▸ Task to carry out: Every line containing "none" should be identified and copied from the data below.

▸ Raw data:
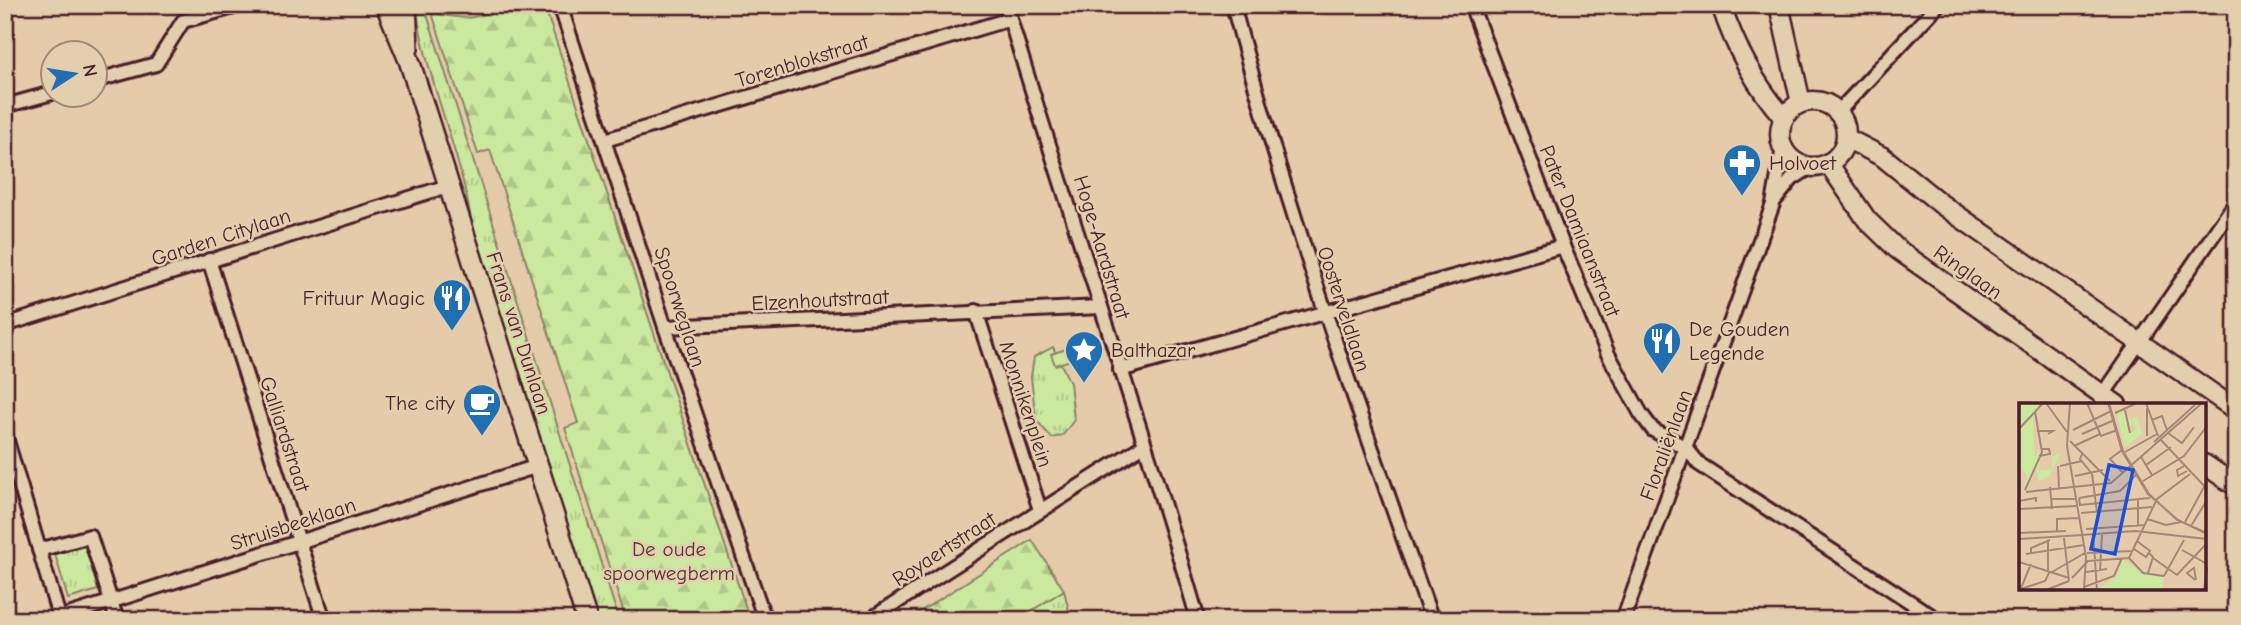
<svg xmlns="http://www.w3.org/2000/svg" width="2241" height="625" viewBox="0 0 2241 625" font-family="'Comic Neue',sans-serif">
	<style>
		.grass { fill: url(#grass-tufts); stroke: #8a8465; stroke-width: 2 }
		.forest { fill: url(#forest-firs); stroke: #8a8465; stroke-width: 2 }
		.garden { fill: #cbe89f; stroke: #8a8465; stroke-width: 2 }
		.lines { fill: none; stroke-linecap: round; stroke-linejoin: round }
		.street-casing { stroke: #4a1f2b; stroke-width: 18 }
		.secondary-casing { stroke: #4a1f2b; stroke-width: 23 }
		.primary-casing { stroke: #4a1f2b; stroke-width: 24 }
		.street { stroke: #e3cead; stroke-width: 12 }
		.secondary { stroke: #e3cead; stroke-width: 18 }
		.primary { stroke: #e3cead; stroke-width: 19 }
		.labels { text-anchor: middle; dominant-baseline: central; stroke-width: 5; stroke-linejoin: round; paint-order: stroke }
		.street-label { font-size: 21px; fill: #4a1f2b; stroke: #e3cead }
		.poi-label { font-size: 21px; fill: #4a1f2b; stroke: #e3cead; text-anchor: start }
		.park-label { font-size: 21px; fill: #573337; stroke: #e3cead }
		.inset-road { fill: none; stroke: #a78677; stroke-width: 2 }
		.view { fill: #1d4ed8; fill-opacity: 0.15; stroke: #1d4ed8; stroke-width: 3.5 }
		.inset-edge { fill: none; stroke: #4a1f2b; stroke-width: 3.5 }
	</style>
	<defs>
		<pattern id="grass-tufts" width="24" height="20" patternUnits="userSpaceOnUse" patternTransform="scale(1.75)"><rect width="24" height="20" fill="#cbe89f"/><path d="M3 7l-1-3M5 7V3M7 7l1-3M15 17l-1-3M17 17v-4M19 17l1-3" fill="none" stroke="#b0c789"/></pattern>
		<pattern id="forest-firs" width="22" height="20" patternUnits="userSpaceOnUse" patternTransform="scale(1.75)"><rect width="22" height="20" fill="#cbe89f"/><path d="M5 1l3.5 6h-7zM16 11l3.5 6h-7z" fill="#b0c789"/></pattern>
	</defs>
	<rect width="100%" height="100%" fill="#e5cbaa"/>
	<filter id="ink" filterUnits="userSpaceOnUse"><feTurbulence type="fractalNoise" baseFrequency=".0143" numOctaves="2"/><feDisplacementMap in="SourceGraphic" scale="14" xChannelSelector="R" yChannelSelector="G"/><feConvolveMatrix kernelMatrix="1 2 1 2 8 2 1 2 1" color-interpolation-filters="sRGB"/></filter>
	<g filter="url(#ink)">
		<g class="grass">
			<path d="M 416,5 L 424,5 L 619,620 L 598,620 L 472,226 C 461,150 426,81 416,5 Z"/>
			<path d="M 1053,347 L 1070,383 L 1074,420 L 1063,435 L 1052,438 L 1036,420 L 1031,377 L 1034,357 Z"/>
			<path d="M 85,546 L 98,590 L 68,599 L 55,554 Z"/>
			<path d="M 1064,590 L 1071,620 L 1017,620 Z"/>
		</g>
		<g class="forest">
			<path d="M 500,5 L 544,5 L 750,620 L 626,620 L 565,428 L 578,423 L 490,150 L 478,154 L 432,13 C 460,18 476,23 500,5 Z"/>
			<path d="M 1032,540 L 1064,590 L 1017,620 L 907,620 Z"/>
		</g>
		<path class="garden" d="M 1082,344 L 1086,355 L 1055,365 L 1051,354 Z"/>
		<g class="lines">
			<g class="street-casing">
				<g id="street">
					<path d="M 560,5 L 665,327 L 765,620"/>
					<path d="M 1006,5 C 1067,211 1139,413 1198,620"/>
					<path d="M 1233,5 C 1288,214 1360,416 1432,620"/>
					<path d="M 1471,5 L 1563,246 L 1608,354 L 1641,414 L 1653,430 L 1686,448 L 1699,464 L 1938,620"/>
					<path d="M 94,81 L 156,64 L 183,21 L 241,5"/>
					<path d="M 5,106 L 52,93"/>
					<path d="M 1839,111 L 1938,5"/>
					<path d="M 605,140 L 1010,19"/>
					<path d="M 1775,200 L 1792,179 L 1811,167"/>
					<path d="M 209,260 L 324,620"/>
					<path d="M 976,311 L 1040,510"/>
					<path d="M 5,325 L 448,186"/>
					<path d="M 665,327 L 1101,307"/>
					<path d="M 1120,370 L 1563,246"/>
					<path d="M 2103,395 L 2236,202"/>
					<path d="M 5,434 L 60,620"/>
					<path d="M 39,550 L 90,536 L 117,620"/>
					<path d="M 59,618 L 538,466"/>
					<path d="M 869,620 L 1144,445"/>
					<path d="M 1623,620 L 1773,204 L 1783,147"/>
				</g>
			</g>
			<g class="secondary-casing">
				<g id="secondary">
					<path d="M 1721,5 C 1735,47 1755,85 1784,118"/>
					<path d="M 1779,5 L 1801,103"/>
					<circle cx="1813" cy="134" r="33"/>
					<path d="M 1846,138 L 1883,157 L 1941,204 L 2236,410"/>
					<path d="M 1828,163 L 1867,220 L 1897,249 L 2117,405"/>
					<path d="M 2204,464 L 2236,486"/>
				</g>
			</g>
			<g class="primary-casing">
				<g id="primary">
					<path d="M 386,5 L 409,60 L 587,620"/>
					<path d="M 406,5 L 408,48"/>
				</g>
			</g>
			<use href="#street" class="street"/>
			<use href="#secondary" class="secondary"/>
			<use href="#primary" class="primary"/>
		</g>
	</g>
	<defs>
		<g id="pharmacy-pin" transform="scale(2.0125)"><path d="M0 17L-7.5 6A9.5 9.5 0 1 1 7.5 6Z" fill="#1f6fb2" stroke="#e3cead"/><path d="M-2-6h4v4h4v4h-4v4h-4v-4h-4v-4h4Z" fill="#fff"/></g>
		<g id="restaurant-pin" transform="scale(2.0125)"><path d="M0 17L-7.5 6A9.5 9.5 0 1 1 7.5 6Z" fill="#1f6fb2" stroke="#e3cead"/><path d="M-5-6h1v4h1v-4h1v4h1v-4h1v5L-1.5 .5V6h-2V.5L-5-1ZM5-6V6H3V1.5H1.5Q1.5-4 5-6Z" fill="#fff"/></g>
		<g id="sight-pin" transform="scale(2.0125)"><path d="M0 17L-7.5 6A9.5 9.5 0 1 1 7.5 6Z" fill="#1f6fb2" stroke="#e3cead"/><path d="M0-6L1.8-2.2L6-1.7L2.9 1.2L3.7 5.4L0 3.3L-3.7 5.4L-2.9 1.2L-6-1.7L-1.8-2.2Z" fill="#fff"/></g>
		<g id="cafe-pin" transform="scale(2.0125)"><path d="M0 17L-7.5 6A9.5 9.5 0 1 1 7.5 6Z" fill="#1f6fb2" stroke="#e3cead"/><path d="M-5.5-4.5H6V0H3Q3 3.5 0 3.5H-2.5Q-5.5 3.5-5.5 0ZM3-3.2v2h1.7v-2ZM-6 4.5H4V6H-6Z" fill="#fff"/></g>
	</defs>
	<g fill-rule="evenodd">
		<use href="#pharmacy-pin" x="1742" y="163"/>
		<use href="#restaurant-pin" x="452" y="298"/>
		<use href="#restaurant-pin" x="1662" y="341"/>
		<use href="#sight-pin" x="1084" y="350"/>
		<use href="#cafe-pin" x="482" y="403"/>
	</g>
	<g class="labels">
		<g class="street-label">
			<text transform="translate(802 61) rotate(-17)">Torenblokstraat</text>
			<text transform="translate(1580 231) rotate(68)">Pater Damiaanstraat</text>
			<text transform="translate(221 237) rotate(-18)">Garden Citylaan</text>
			<text transform="translate(1102 247) rotate(73)">Hoge-Aardstraat</text>
			<text transform="translate(1968 272) rotate(35)">Ringlaan</text>
			<text transform="translate(820 300) rotate(-3)">Elzenhoutstraat</text>
			<text transform="translate(680 307) rotate(72)">Spoorweglaan</text>
			<text transform="translate(1344 309) rotate(72)">Oosterveldlaan</text>
			<text transform="translate(519 333) rotate(72)">Frans van Dunlaan</text>
			<text transform="translate(1026 404) rotate(72)">Monnikenplein</text>
			<text transform="translate(285 434) rotate(72)">Galliardstraat</text>
			<text transform="translate(1666 445) rotate(-70)">Floraliënlaan</text>
			<text transform="translate(293 524) rotate(-18)">Struisbeeklaan</text>
			<text transform="translate(944 549) rotate(-33)">Royaertstraat</text>
		</g>
		<g class="poi-label">
			<text x="1769" y="163">Holvoet</text>
			<text x="425" y="298" text-anchor="end">Frituur Magic</text>
			<text x="1689" y="329">De Gouden<tspan x="1689" dy="24">Legende</tspan></text>
			<text x="1111" y="350">Balthazar</text>
			<text x="455" y="403" text-anchor="end">The city</text>
		</g>
		<g class="park-label">
			<text x="669" y="549">De oude<tspan x="669" dy="24">spoorwegberm</tspan></text>
		</g>
	</g>
	<g transform="translate(2019 403)">
		<rect width="187" height="187" fill="#e5cbaa"/>
		<path d="M 0,0 L 23,0 L 2,23 ZM 14,13 L 16,57 L 10,72 L 0,66 L 0,28 ZM 104,156 L 122,169 L 145,176 L 143,187 L 78,187 L 97,174 Z" fill="#cbe89f"/>
		<path d="M 2,40 L 6,48 L 6,41 L 9,44 L 5,61 L 9,61 L 9,51 L 14,49 L 10,71 L 20,46 L 20,68 L 33,66 L 33,54 L 42,49 L 31,72 L 20,79 L 17,65 L 4,88 L 8,71 L 6,70 L 4,66 L 9,69 L 7,62 L 2,64 ZM 107,158 L 120,179 L 124,172 L 119,166 L 129,173 L 144,174 L 143,187 L 140,176 L 128,174 L 137,179 L 133,187 L 78,187 L 99,175 Z" fill="#cbe89f"/>
		<path d="M 105,8 L 111,30 L 118,26 L 114,23 L 116,18 L 111,22 L 108,17 L 118,14 L 123,31 L 106,44 L 98,12 Z" fill="#cbe89f"/>
		<path class="inset-road" d="M 27,0 L 48,29M 51,0 L 48,43 L 67,154 L 65,187M 68,0 L 82,33 L 98,27M 89,0 L 103,48 L 129,91 L 159,117 L 188,131M 90,0 L 104,48 L 130,91 L 158,117 L 188,130M 127,0 L 139,33M 106,7 L 111,30M 96,10 L 118,0M 133,17 L 143,13 L 148,27M 0,26 L 24,0M 54,27 L 92,8M 18,28 L 34,28 L 29,31M 149,30 L 163,40 L 175,24M 63,31 L 93,18M 128,33 L 128,5M 141,36 L 188,86M 51,38 L 91,78M 135,39 L 178,0M 55,43 L 81,31M 103,47 L 91,56 L 104,70M 106,49 L 138,31M 63,51 L 61,56 L 73,71M 20,53 L 31,51 L 30,46 L 23,46M 122,54 L 133,72M 127,62 L 152,44M 39,63 L 40,85M 41,63 L 63,58M 165,63 L 158,67 L 159,73 L 168,68M 73,71 L 78,109M 56,73 L 84,67M 124,78 L 165,53 L 188,23M 31,84 L 33,106M 6,87 L 23,49 L 16,9M 7,89 L 92,80 L 182,1M 60,95 L 61,102 L 131,95M 60,95 L 101,88 L 117,72M 32,96 L 57,96M 0,98 L 17,95 L 17,99M 0,106 L 57,103M 62,110 L 133,104M 128,116 L 147,122 L 162,119M 166,119 L 185,84M 119,122 L 119,96M 172,123 L 188,97M 67,126 L 126,122M 38,129 L 38,116 L 60,115M 0,130 L 47,128M 63,132 L 116,128 L 188,136M 74,132 L 76,156M 45,135 L 50,178M 0,136 L 63,132M 115,146 L 127,154 L 131,148 L 118,138M 163,147 L 188,161M 12,150 L 12,145 L 31,137M 68,150 L 114,148M 7,151 L 65,142M 110,155 L 138,96 L 171,71M 110,155 L 124,170 L 145,173M 134,155 L 158,172 L 188,140M 76,158 L 78,187M 0,159 L 50,175M 29,167 L 29,137M 81,167 L 83,132M 33,169 L 66,150M 67,169 L 88,166M 129,170 L 134,154 L 130,150M 145,173 L 165,137M 53,175 L 69,158 L 110,155M 176,177 L 168,170 L 175,165 L 177,177M 65,184 L 95,173 L 103,155M 2,185 L 12,161M 2,186 L 26,178 L 31,168M 27,187 L 50,178M 185,187 L 188,164"/>
		<path class="view" d="M 90,62 L 114,67 L 96,151 L 72,146 Z"/>
		<rect width="187" height="187" class="inset-edge"/>
	</g>
	<rect width="2241" height="625" fill="none" stroke="#e3cead" stroke-width="28"/>
	<rect x="14" y="14" width="2213" height="597" fill="none" stroke="#4a1f2b" stroke-width="2.5" filter="url(#ink)"/>
	<g transform="translate(74 74) rotate(78)"><circle r="33" fill="#e3cead" stroke="#a68879" stroke-width="2"/>
	<path d="M0-5L12 26L0 18L-12 26Z" fill="#1f6fb2"/>
	<text y="-10" font-size="19" font-weight="bold" text-anchor="middle" fill="#4a1f2b">N</text>
	</g>
</svg>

▸ Your solution:
		.lines { fill: none; stroke-linecap: round; stroke-linejoin: round }
		.inset-road { fill: none; stroke: #a78677; stroke-width: 2 }
		.inset-edge { fill: none; stroke: #4a1f2b; stroke-width: 3.5 }
		<pattern id="grass-tufts" width="24" height="20" patternUnits="userSpaceOnUse" patternTransform="scale(1.75)"><rect width="24" height="20" fill="#cbe89f"/><path d="M3 7l-1-3M5 7V3M7 7l1-3M15 17l-1-3M17 17v-4M19 17l1-3" fill="none" stroke="#b0c789"/></pattern>
	<rect width="2241" height="625" fill="none" stroke="#e3cead" stroke-width="28"/>
	<rect x="14" y="14" width="2213" height="597" fill="none" stroke="#4a1f2b" stroke-width="2.5" filter="url(#ink)"/>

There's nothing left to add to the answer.